(Saved entries)
------------------------------
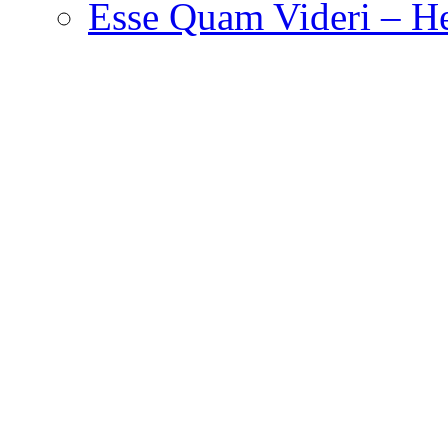
Esse Quam Videri – He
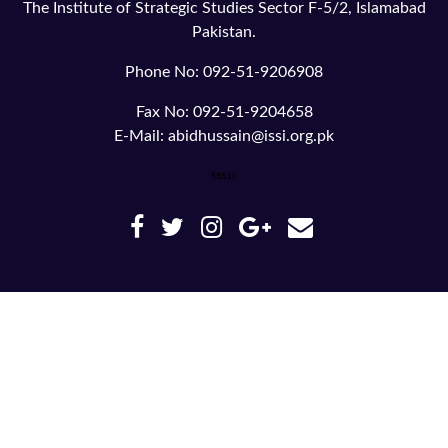
The Institute of Strategic Studies Sector F-5/2, Islamabad
Pakistan.
Phone No: 092-51-9206908
Fax No: 092-51-9204658
E-Mail: abidhussain@issi.org.pk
------------------------------
What the exercise asks:
Give back the lines above exactly, from the one with "The Institute of" through the last line.

Answer space:
The Institute of Strategic Studies Sector F-5/2, Islamabad
Pakistan.
Phone No: 092-51-9206908
Fax No: 092-51-9204658
E-Mail: abidhussain@issi.org.pk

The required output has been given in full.